The financial buyer group does not have substitute assets that would enhance the value of the asset group (i.e., Asset C). Therefore, financial buyers would use Asset C for its full remaining economic life and the indicated fair values for individual Assets A, B, and C within the financial buyer group were determined to be $300 million, $200 million, and $100 million, respectively. The indicated fair value for the assets collectively within the financial buyer group is $600 million.
Which fair value should be used to determine the highest and best use of the asset group?

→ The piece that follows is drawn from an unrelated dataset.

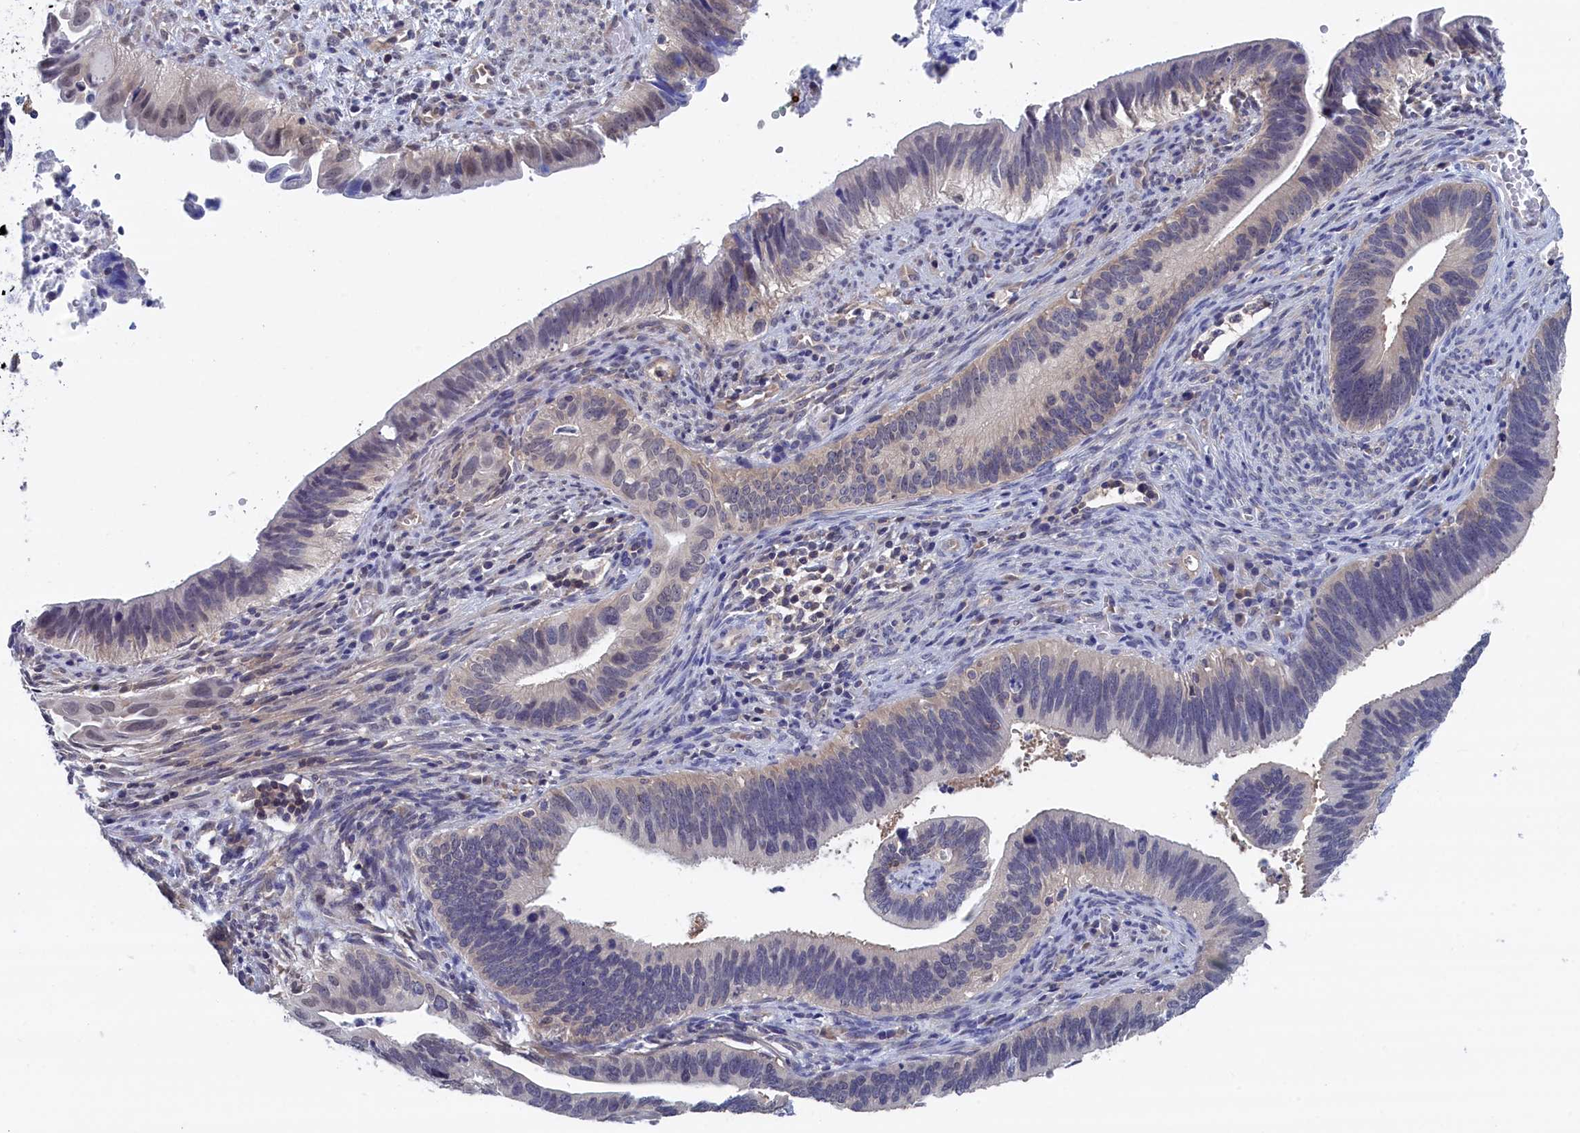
{"staining": {"intensity": "negative", "quantity": "none", "location": "none"}, "tissue": "cervical cancer", "cell_type": "Tumor cells", "image_type": "cancer", "snomed": [{"axis": "morphology", "description": "Adenocarcinoma, NOS"}, {"axis": "topography", "description": "Cervix"}], "caption": "The IHC micrograph has no significant staining in tumor cells of cervical cancer tissue.", "gene": "PGP", "patient": {"sex": "female", "age": 42}}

The fair values of Assets A, B, and C would be determined based on the use of the assets within the strategic buyer group, because the fair value of the asset group of $650 million is higher than the asset group for the financial buyer ($600 million). The use of the assets in a group does not maximize the fair value of the assets individually; it maximizes the fair value of the asset group. Thus, even though Asset C would be worth $100 million to the financial buyers, its fair value for financial reporting purposes is $30 million.